Additional Information and Where to Find It

This communication may be deemed solicitation material in respect of the proposed acquisition of Cotiviti by Verscend. This communication does not constitute a solicitation of any vote or approval. In connection with the proposed merger, Cotiviti plans to file with the Securities and Exchange Commission (“SEC”) and mail or otherwise provide to its stockholders a proxy statement regarding the proposed transaction. Cotiviti may also file other documents with the SEC regarding the proposed transaction.

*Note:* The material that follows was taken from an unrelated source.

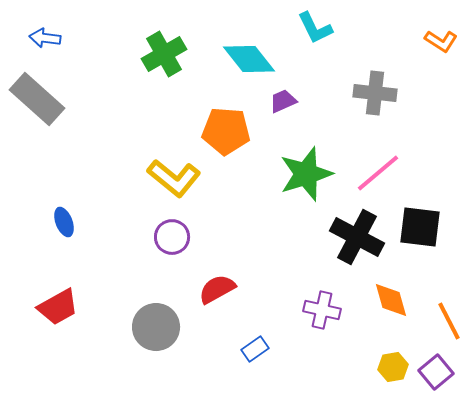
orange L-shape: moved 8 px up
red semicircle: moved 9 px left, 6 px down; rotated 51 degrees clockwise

This document is not a substitute for the proxy statement or any other document that may be filed by Cotiviti with the SEC. BEFORE MAKING ANY VOTING DECISION, COTIVITI’S STOCKHOLDERS ARE URGED TO READ THE PROXY STATEMENT IN ITS ENTIRETY WHEN IT BECOMES AVAILABLE AND ANY OTHER DOCUMENTS FILED BY COTIVITI WITH THE SEC IN CONNECTION WITH THE PROPOSED TRANSACTION OR INCORPORATED BY REFERENCE THEREIN BEFORE MAKING ANY VOTING OR INVESTMENT DECISION WITH RESPECT TO THE PROPOSED TRANSACTION BECAUSE THEY CONTAIN IMPORTANT INFORMATION ABOUT THE PROPOSED TRANSACTION AND THE PARTIES TO THE PROPOSED TRANSACTION. Investors and stockholders may obtain a free copy of the proxy statement and other documents Cotiviti files with the SEC (when available) through the website maintained by the SEC at www.sec.gov. Cotiviti makes available free of charge at www.Cotiviti.com (in the “Investors” section), copies of materials it files with, or furnishes to, the SEC.

 

Participants in the Solicitation

Cotiviti and its directors, executive officers and certain employees and other persons may be deemed to be participants in the solicitation of proxies from Cotiviti’s stockholders in connection with the proposed merger. Security holders may obtain information regarding the names, affiliations and interests of Cotiviti’s directors and executive officers in Cotiviti’s Annual Report on Form 10-K for the fiscal year ended December 31, 2017, which was filed with the SEC on February 22, 2018, and its definitive proxy statement for the 2018 annual meeting of stockholders, which was filed with the SEC on April 12, 2018. To the extent the holdings of Cotiviti securities by Cotiviti’s directors and executive officers have changed since the amounts set forth in Cotiviti’s proxy statement for its 2018 annual meeting of stockholders, such changes have been or will be reflected on Statements of Change in Ownership on Form 4 filed with the SEC. Additional information regarding the interests of such individuals in the proposed merger will be included in the proxy statement relating to the proposed merger when it is filed with the SEC. These documents (when available) may be obtained free of charge from the SEC’s website at www.sec.gov and Cotiviti’s website at www.Cotiviti.com.